The problem with this practice is that the injections occur frequently around deep underground faults, which can lead to earthquakes if pressure increases too much.

“The unintended consequence of doing this is that it increases the pressure that is already being felt by faults, and in some cases, if that pressure rises enough, it can cause the fault, which is otherwise stable, to slip and cause an earthquake,” Ellsworth said.

While these earthquakes are increasingly prevalent in the U.S., a solution to the problem already exists, said Shirzaei.

ASU researcher on how to make fracking safer from ASU Now on Vimeo.

“The pressure never stays high because fluid diffuses,” said Shirzaei. “And as there is a lot of fluid diffusion, pore pressure drops, and that means the stress never stays high.”

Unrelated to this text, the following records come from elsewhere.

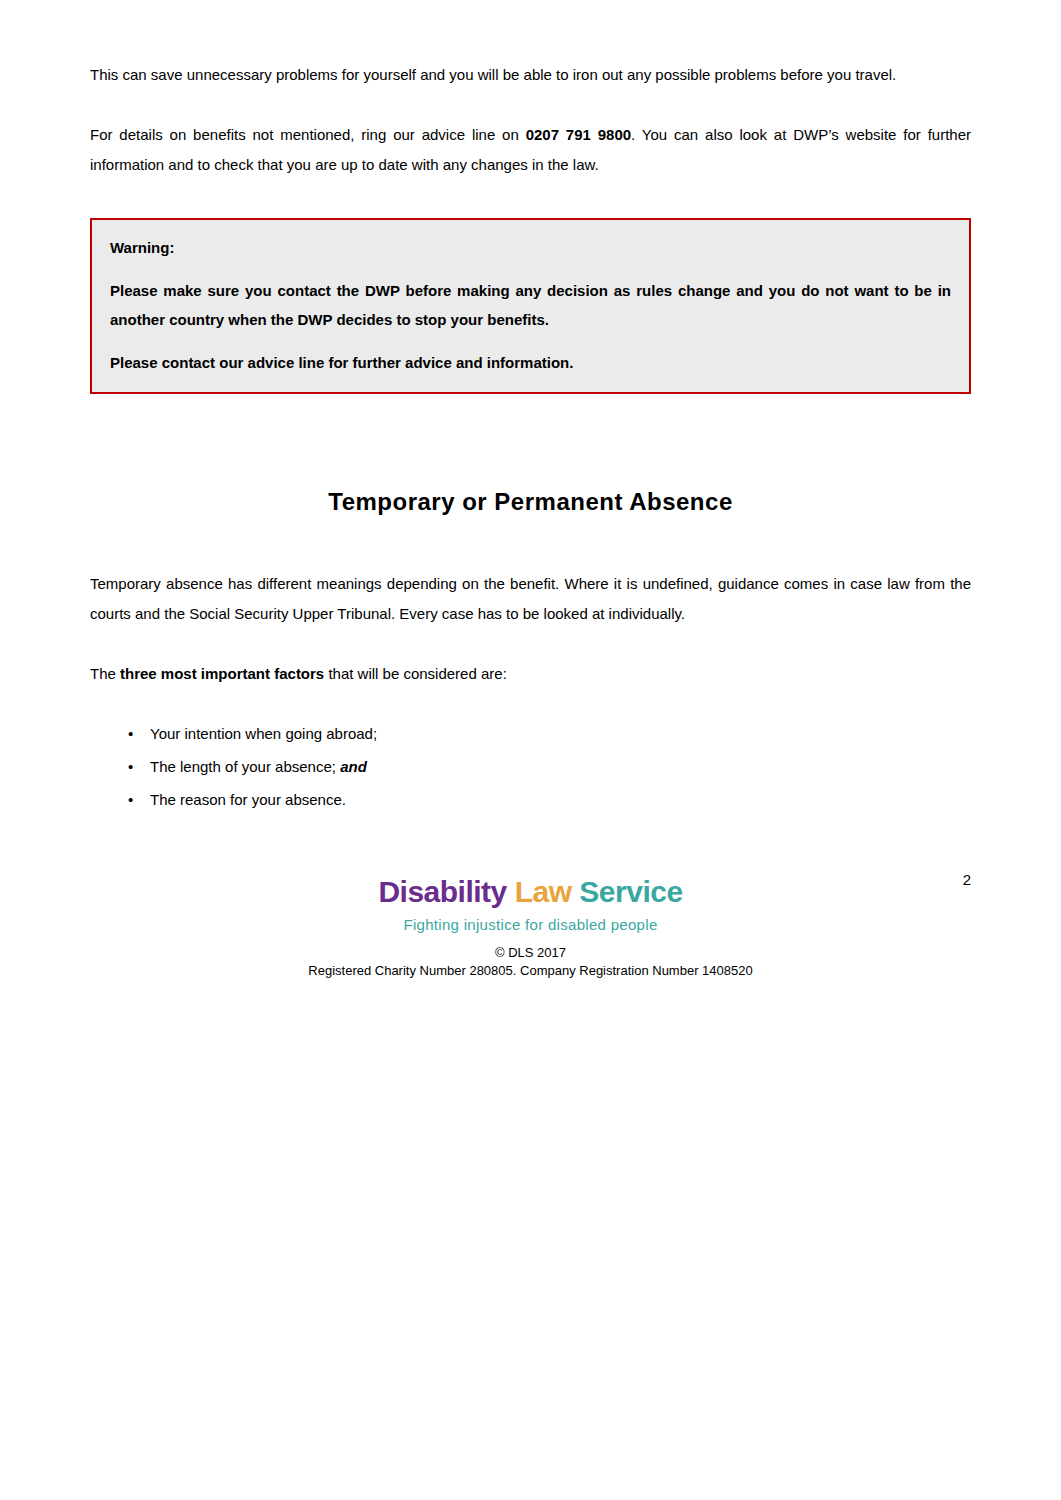This can save unnecessary problems for yourself and you will be able to iron out any possible problems before you travel.
For details on benefits not mentioned, ring our advice line on 0207 791 9800. You can also look at DWP’s website for further information and to check that you are up to date with any changes in the law.
Warning:
Please make sure you contact the DWP before making any decision as rules change and you do not want to be in another country when the DWP decides to stop your benefits.
Please contact our advice line for further advice and information.
Temporary or Permanent Absence
Temporary absence has different meanings depending on the benefit. Where it is undefined, guidance comes in case law from the courts and the Social Security Upper Tribunal. Every case has to be looked at individually.
The three most important factors that will be considered are:
Your intention when going abroad;
The length of your absence; and
The reason for your absence.
2
Disability Law Service
Fighting injustice for disabled people
© DLS 2017
Registered Charity Number 280805. Company Registration Number 1408520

This means that if wastewater injections stop or slow down enough in a certain area with a high stress fault, the stress levels will eventually return to normal. However, Shirzaei's study states that earthquake activity can still increase shortly after injections decrease.

"Seismic activity increased even while injection rates declined, owing to diffusion of pore pressure from earlier periods with higher injection rates," he wrote in the abstract of the study.

To identify where these earthquakes were occurring and what the faults looked like, the researchers used a radar technology called InSAR.

“InSAR stands for ‘Interferometric Synthetic Aperture Radar'," Shirzaei said. "It uses radar to illuminate large areas of the Earth’s surface and then it measures changes in distance between the satellite and the ground surface.”

According to the research, now that a correlation has been established between wastewater injections and earthquakes, not changing industry practices could lead to an even higher prevalence of earthquakes.

"We look at the Midwest, and this is an area that had essentially rare occurrences of earthquakes, if any, until large volumes of wastewater began to be disposed,” Ellsworth said. “We know in Oklahoma, for example, the earthquake rating increased by more than a factor of 100.”

Shirzaei's introduction of satellite data in researching geophysics is a new approach for the field, said Ed Garnero, an ASU professor and geophysicist at the School of Earth and Space Exploration.

"He's a total innovator with methods using satellites to study how the ground deforms," Garnero said. And because of these innovations he is able to document really cool things."

Things like magma shifting under the island of Hawaii or wastewater inflating or deflating the ground level in Oklahoma, Garnero said.

"He's this kind of new breed of computational scientists that study satellite data," Garnero said.